**PROVIDED ENTRIES**
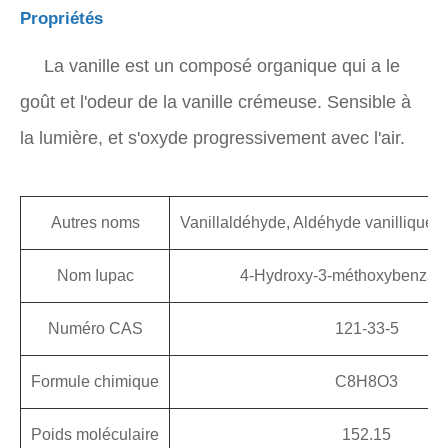
Propriétés
La vanille est un composé organique qui a le
goût et l'odeur de la vanille crémeuse. Sensible à
la lumière, et s'oxyde progressivement avec l'air.
Autres noms
Vanillaldéhyde, Aldéhyde vanillique, I
Nom Iupac
4-Hydroxy-3-méthoxybenzal
Numéro CAS
121-33-5
Formule chimique
C8H8O3
Poids moléculaire
152.15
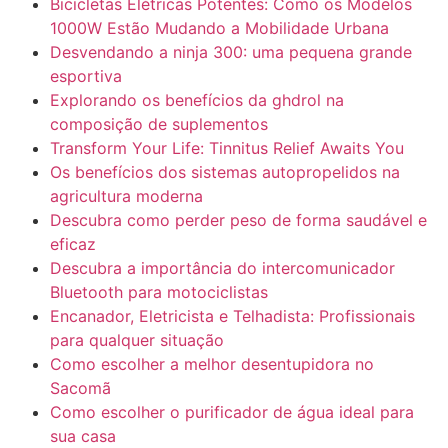
Bicicletas Elétricas Potentes: Como os Modelos
1000W Estão Mudando a Mobilidade Urbana
Desvendando a ninja 300: uma pequena grande
esportiva
Explorando os benefícios da ghdrol na
composição de suplementos
Transform Your Life: Tinnitus Relief Awaits You
Os benefícios dos sistemas autopropelidos na
agricultura moderna
Descubra como perder peso de forma saudável e
eficaz
Descubra a importância do intercomunicador
Bluetooth para motociclistas
Encanador, Eletricista e Telhadista: Profissionais
para qualquer situação
Como escolher a melhor desentupidora no
Sacomã
Como escolher o purificador de água ideal para
sua casa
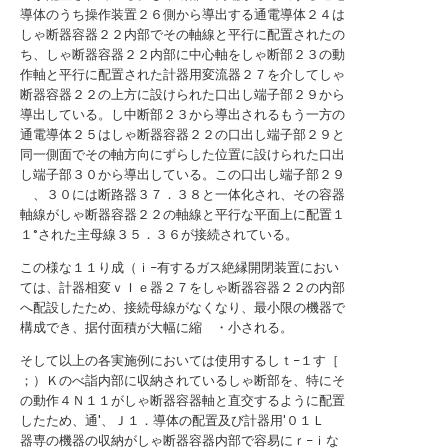
導体のうち操作装置２６側から導出する通電導体２４は
しゃ断器容器２２内部でその軸線と平行に配置されたの
ち、しゃ断器容器２２内部に中心軸をしゃ断部２３の動
作軸と平行に配置された計器用変流器２７を介してしゃ
断器容器２２の上方に設けられた口出し端子部２９から
導出している。し中断部２３から導出されるもう一方の
通電導体２５はしゃ断器容器２２の口出し端子部２９と
同一側面でその軸方向にずらした位置に設けられた口出
し端子部３０から導出している。この口出し端子部２９
、３０には断路器３７．３８と一体化され、その容器
軸線がしゃ断器容器２２の軸線と平行な平面上に配置１
１°された主母線３５．３６が接続されている。
この様な１１り成（ｉ−有するガス絶縁開閉装置におい
ては、計器相変ｖＩｅ器２７をしゃ断器容器２２の内部
へ配設したため、接続母線がなくなり、最小限の機器で
構成でき、据付面積が大幅に縮 ・小される。
そして以上の各実施例においては使用するしｔ−１す［
；）Ｋのべ詣内部に収納されているしゃ断部を、特にそ
の動作４Ｎ１１がしゃ断器容器軸と直交するように配置
したため、通′、Ｊ１．導体の配置及び計器用′０１Ｌ
器専の機器の収納がしゃ断器容器内部で容易にｒ−ｉな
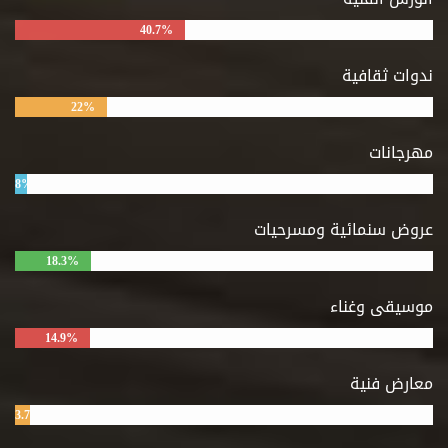
40.7%
ندوات ثقافية
22%
مهرجانات
8%
عروض سنمائية ومسرحيات
18.3%
موسيقى وغناء
14.9%
معارض فنية
3.7%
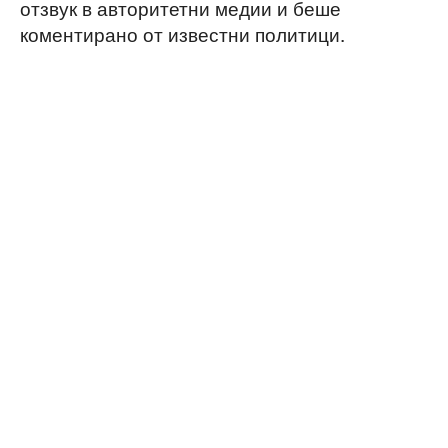
отзвук в авторитетни медии и беше
коментирано от известни политици.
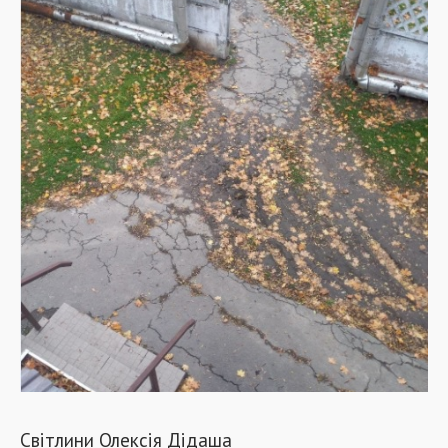
Світлини Олексія Дідаша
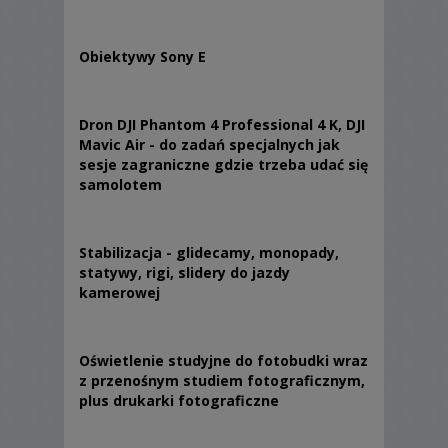
Obiektywy Sony E
Dron DJI Phantom 4 Professional 4 K, DJI
Mavic Air - do zadań specjalnych jak
sesje zagraniczne gdzie trzeba udać się
samolotem
Stabilizacja - glidecamy, monopady,
statywy, rigi, slidery do jazdy
kamerowej
Oświetlenie studyjne do fotobudki wraz
z przenośnym studiem fotograficznym,
plus drukarki fotograficzne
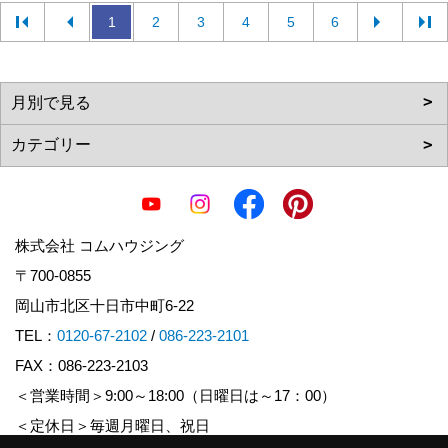
1
2
3
4
5
6
株式会社 コムハウジング
〒700-0855
岡山市北区十日市中町6-22
TEL：
0120-67-2102
/
086-223-2101
FAX：086-223-2103
＜営業時間＞9:00～18:00（日曜日は～17：00）
＜定休日＞毎週月曜日、祝日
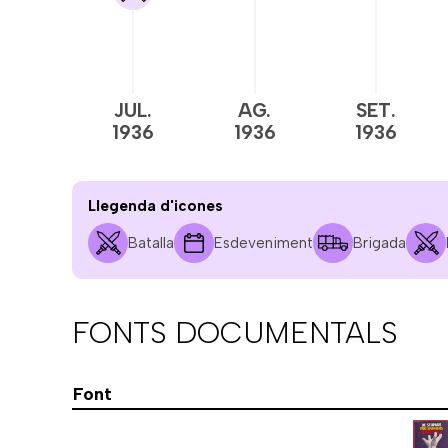
JUL.
AG.
SET.
1936
1936
1936
Llegenda d'icones
Batalla
Esdeveniment
Brigada
FONTS DOCUMENTALS
Font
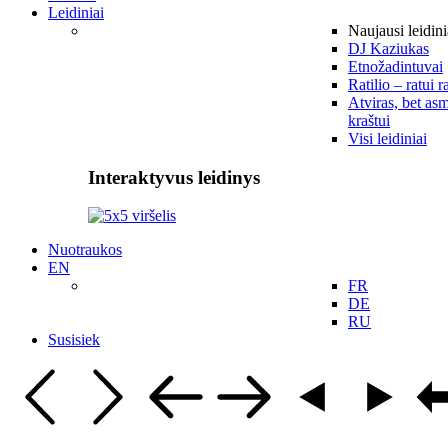
Leidiniai
Naujausi leidini
DJ Kaziukas
Etnožadintuvai
Ratilio – ratui r
Atviras, bet asm
kraštui
Visi leidiniai
Interaktyvus leidinys
Nuotraukos
EN
FR
DE
RU
Susisiek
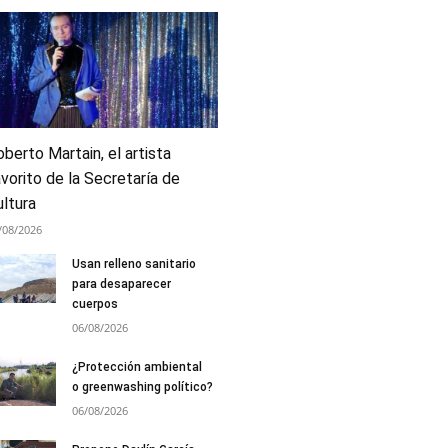
berto Martain, el artista
vorito de la Secretaría de
ultura
/08/2026
Usan relleno sanitario
para desaparecer
cuerpos
06/08/2026
¿Protección ambiental
o greenwashing político?
06/08/2026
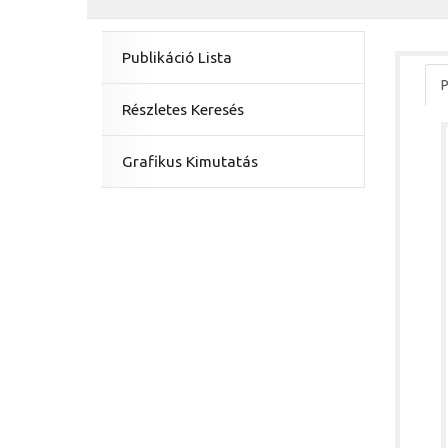
Publikáció Lista
P
Részletes Keresés
Grafikus Kimutatás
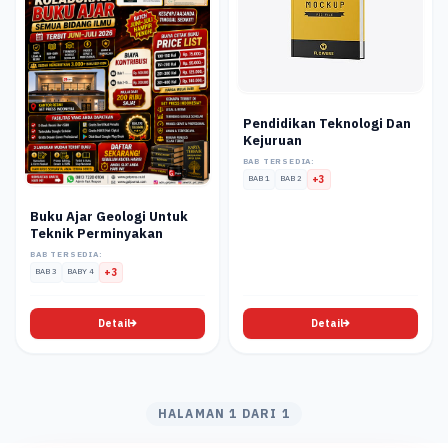
Pendidikan Teknologi Dan
Kejuruan
BAB TERSEDIA:
BAB 1
BAB 2
+3
Buku Ajar Geologi Untuk
Teknik Perminyakan
BAB TERSEDIA:
BAB 3
BABY 4
+3
Detail
Detail
HALAMAN 1 DARI 1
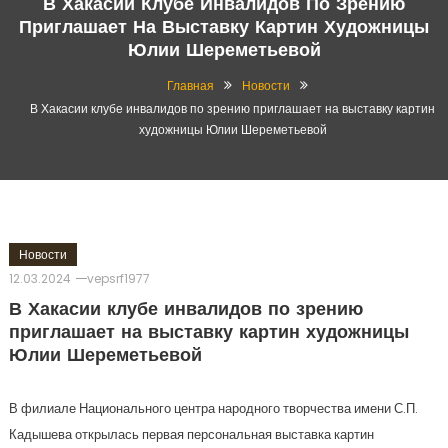
В Хакасии Клубе Инвалидов По Зрению
Приглашает На Выставку Картин Художницы
Юлии Шереметьевой
Главная
Новости
В Хакасии клубе инвалидов по зрению приглашает на выставку картин
художницы Юлии Шереметьевой
Новости
12.03.2024
vepsrf1977
В Хакасии клубе инвалидов по зрению
приглашает на выставку картин художницы
Юлии Шереметьевой
В филиале Национального центра народного творчества имени С.П.
Кадышева открылась первая персональная выставка картин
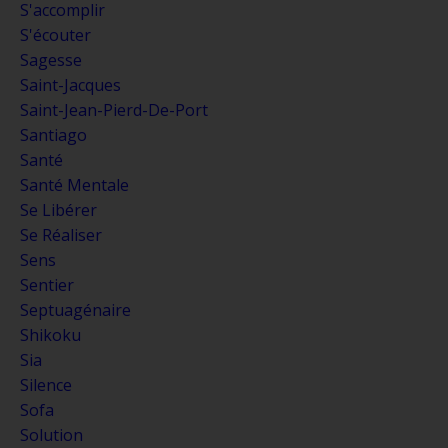
S'accomplir
S'écouter
Sagesse
Saint-Jacques
Saint-Jean-Pierd-De-Port
Santiago
Santé
Santé Mentale
Se Libérer
Se Réaliser
Sens
Sentier
Septuagénaire
Shikoku
Sia
Silence
Sofa
Solution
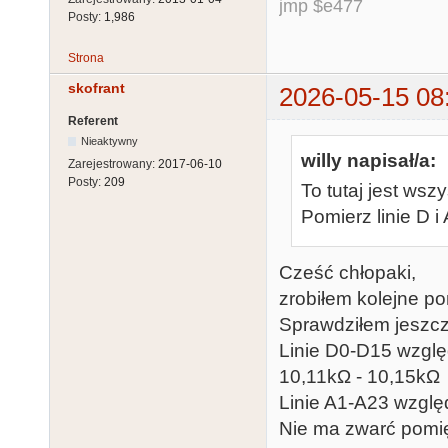
jmp $e477
Posty:
1,986
Strona
skofrant
2026-05-15 08
Referent
Nieaktywny
willy napisał/a:
Zarejestrowany:
2017-06-10
Posty:
209
To tutaj jest wsz
Pomierz linie D i
Cześć chłopaki,
zrobiłem kolejne po
Sprawdziłem jeszcz
Linie D0-D15 wzglę
10,11kΩ - 10,15kΩ
Linie A1-A23 wzgl
Nie ma zwarć pomię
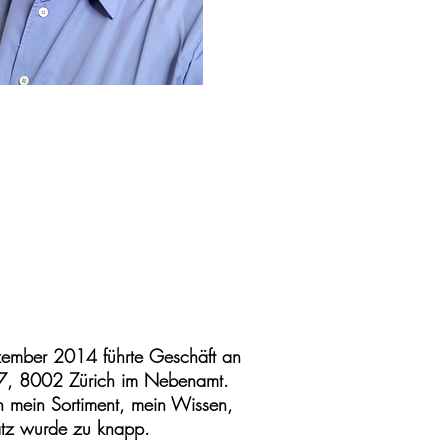
zember 2014 führte Geschäft an
27, 8002 Zürich im Nebenamt.
h mein Sortiment, mein Wissen,
atz wurde zu knapp.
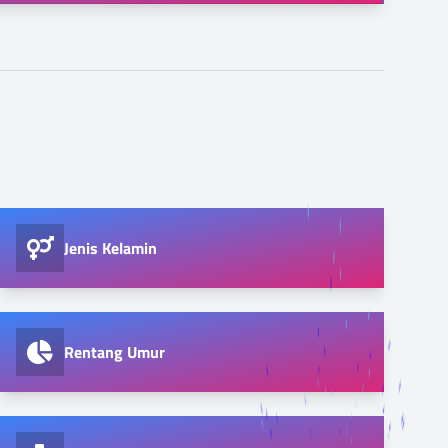
Jenis Kelamin
Rentang Umur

**WORK INSTRUCTIONS**
Please print the text read from every one of the records above, keeping each line word for word and leaving out the pictures.

**THE ANSWER**
Propriétés
La vanille est un composé organique qui a le
goût et l'odeur de la vanille crémeuse. Sensible à
la lumière, et s'oxyde progressivement avec l'air.
Autres noms
Vanillaldéhyde, Aldéhyde vanillique, I
Nom Iupac
4-Hydroxy-3-méthoxybenzal
Numéro CAS
121-33-5
Formule chimique
C8H8O3
Poids moléculaire
152.15
Bicicletas Elétricas Potentes: Como os Modelos
1000W Estão Mudando a Mobilidade Urbana
Desvendando a ninja 300: uma pequena grande
esportiva
Explorando os benefícios da ghdrol na
composição de suplementos
Transform Your Life: Tinnitus Relief Awaits You
Os benefícios dos sistemas autopropelidos na
agricultura moderna
Descubra como perder peso de forma saudável e
eficaz
Descubra a importância do intercomunicador
Bluetooth para motociclistas
Encanador, Eletricista e Telhadista: Profissionais
para qualquer situação
Como escolher a melhor desentupidora no
Sacomã
Como escolher o purificador de água ideal para
sua casa
導体のうち操作装置２６側から導出する通電導体２４は
しゃ断器容器２２内部でその軸線と平行に配置されたの
ち、しゃ断器容器２２内部に中心軸をしゃ断部２３の動
作軸と平行に配置された計器用変流器２７を介してしゃ
断器容器２２の上方に設けられた口出し端子部２９から
導出している。し中断部２３から導出されるもう一方の
通電導体２５はしゃ断器容器２２の口出し端子部２９と
同一側面でその軸方向にずらした位置に設けられた口出
し端子部３０から導出している。この口出し端子部２９
、３０には断路器３７．３８と一体化され、その容器
軸線がしゃ断器容器２２の軸線と平行な平面上に配置１
１°された主母線３５．３６が接続されている。
この様な１１り成（ｉ−有するガス絶縁開閉装置におい
ては、計器相変ｖＩｅ器２７をしゃ断器容器２２の内部
へ配設したため、接続母線がなくなり、最小限の機器で
構成でき、据付面積が大幅に縮 ・小される。
そして以上の各実施例においては使用するしｔ−１す［
；）Ｋのべ詣内部に収納されているしゃ断部を、特にそ
の動作４Ｎ１１がしゃ断器容器軸と直交するように配置
したため、通′、Ｊ１．導体の配置及び計器用′０１Ｌ
器専の機器の収納がしゃ断器容器内部で容易にｒ−ｉな
40.7%
ندوات ثقافية
22%
مهرجانات
8%
عروض سنمائية ومسرحيات
18.3%
موسيقى وغناء
14.9%
معارض فنية
3.7%
отзвук в авторитетни медии и беше
коментирано от известни политици.
Світлини Олексія Дідаша
Obiektywy Sony E
Dron DJI Phantom 4 Professional 4 K, DJI
Mavic Air - do zadań specjalnych jak
sesje zagraniczne gdzie trzeba udać się
samolotem
Stabilizacja - glidecamy, monopady,
statywy, rigi, slidery do jazdy
kamerowej
Oświetlenie studyjne do fotobudki wraz
z przenośnym studiem fotograficznym,
plus drukarki fotograficzne
1
2
3
4
5
6
株式会社 コムハウジング
〒700-0855
岡山市北区十日市中町6-22
TEL：
0120-67-2102
/
086-223-2101
FAX：086-223-2103
＜営業時間＞9:00～18:00（日曜日は～17：00）
＜定休日＞毎週月曜日、祝日
JUL.
AG.
SET.
1936
1936
1936
Llegenda d'icones
Batalla
Esdeveniment
Brigada
FONTS DOCUMENTALS
Font
Leidiniai
Naujausi leidini
DJ Kaziukas
Etnožadintuvai
Ratilio – ratui r
Atviras, bet asm
kraštui
Visi leidiniai
Interaktyvus leidinys
Nuotraukos
EN
FR
DE
RU
Susisiek
berto Martain, el artista
vorito de la Secretaría de
ultura
/08/2026
Usan relleno sanitario
para desaparecer
cuerpos
06/08/2026
¿Protección ambiental
o greenwashing político?
06/08/2026
Publikáció Lista
P
Részletes Keresés
Grafikus Kimutatás
Pendidikan Teknologi Dan
Kejuruan
BAB TERSEDIA:
BAB 1
BAB 2
+3
Buku Ajar Geologi Untuk
Teknik Perminyakan
BAB TERSEDIA:
BAB 3
BABY 4
+3
Detail
Detail
HALAMAN 1 DARI 1
В Хакасии Клубе Инвалидов По Зрению
Приглашает На Выставку Картин Художницы
Юлии Шереметьевой
Главная
Новости
В Хакасии клубе инвалидов по зрению приглашает на выставку картин
художницы Юлии Шереметьевой
Новости
12.03.2024
vepsrf1977
В Хакасии клубе инвалидов по зрению
приглашает на выставку картин художницы
Юлии Шереметьевой
В филиале Национального центра народного творчества имени С.П.
Кадышева открылась первая персональная выставка картин
S'accomplir
S'écouter
Sagesse
Saint-Jacques
Saint-Jean-Pierd-De-Port
Santiago
Santé
Santé Mentale
Se Libérer
Se Réaliser
Sens
Sentier
Septuagénaire
Shikoku
Sia
Silence
Sofa
Solution
jmp $e477
Posty:
1,986
Strona
skofrant
2026-05-15 08
Referent
Nieaktywny
willy napisał/a:
Zarejestrowany:
2017-06-10
Posty:
209
To tutaj jest wsz
Pomierz linie D i
Cześć chłopaki,
zrobiłem kolejne po
Sprawdziłem jeszcz
Linie D0-D15 wzglę
10,11kΩ - 10,15kΩ
Linie A1-A23 wzgl
Nie ma zwarć pomię
zember 2014 führte Geschäft an
27, 8002 Zürich im Nebenamt.
h mein Sortiment, mein Wissen,
atz wurde zu knapp.
Jenis Kelamin
Rentang Umur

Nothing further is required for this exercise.